§ **Given data**:
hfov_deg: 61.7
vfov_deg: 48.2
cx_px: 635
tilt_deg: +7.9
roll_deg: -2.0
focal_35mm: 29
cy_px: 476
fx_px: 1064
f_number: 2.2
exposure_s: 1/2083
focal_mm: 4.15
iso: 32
==
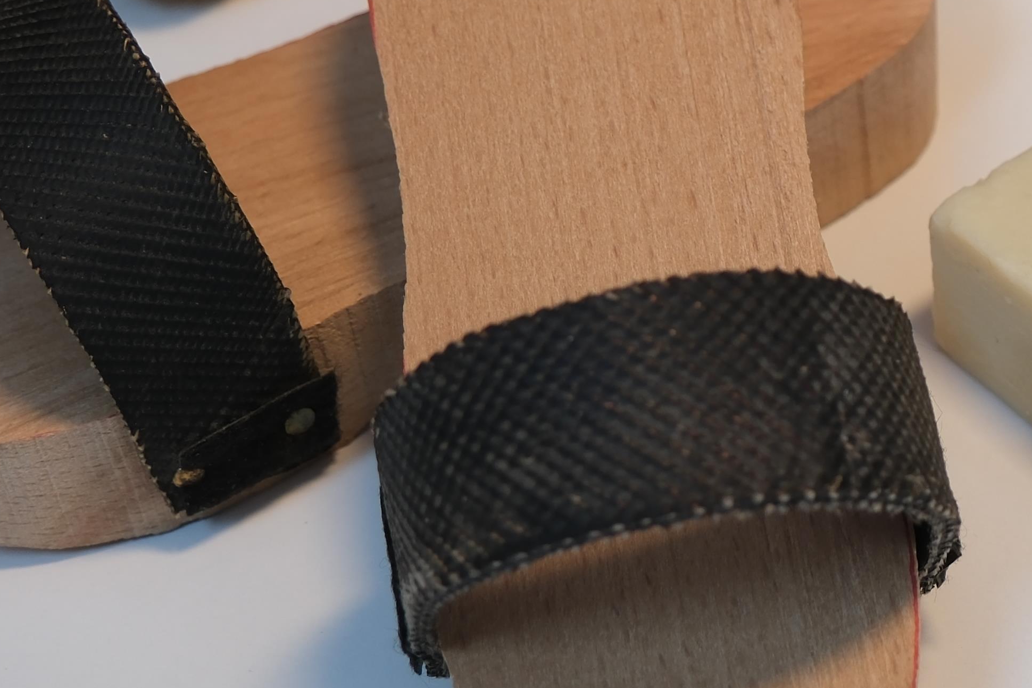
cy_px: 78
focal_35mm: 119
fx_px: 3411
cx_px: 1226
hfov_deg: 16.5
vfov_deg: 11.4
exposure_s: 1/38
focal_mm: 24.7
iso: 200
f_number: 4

§ **Task**:
Above are the records. Print exactly, and only, the lines from the line with "focal_35mm: 119" to the line with "f_number: 4", both inclusive.

§ **Exercise response**:
focal_35mm: 119
fx_px: 3411
cx_px: 1226
hfov_deg: 16.5
vfov_deg: 11.4
exposure_s: 1/38
focal_mm: 24.7
iso: 200
f_number: 4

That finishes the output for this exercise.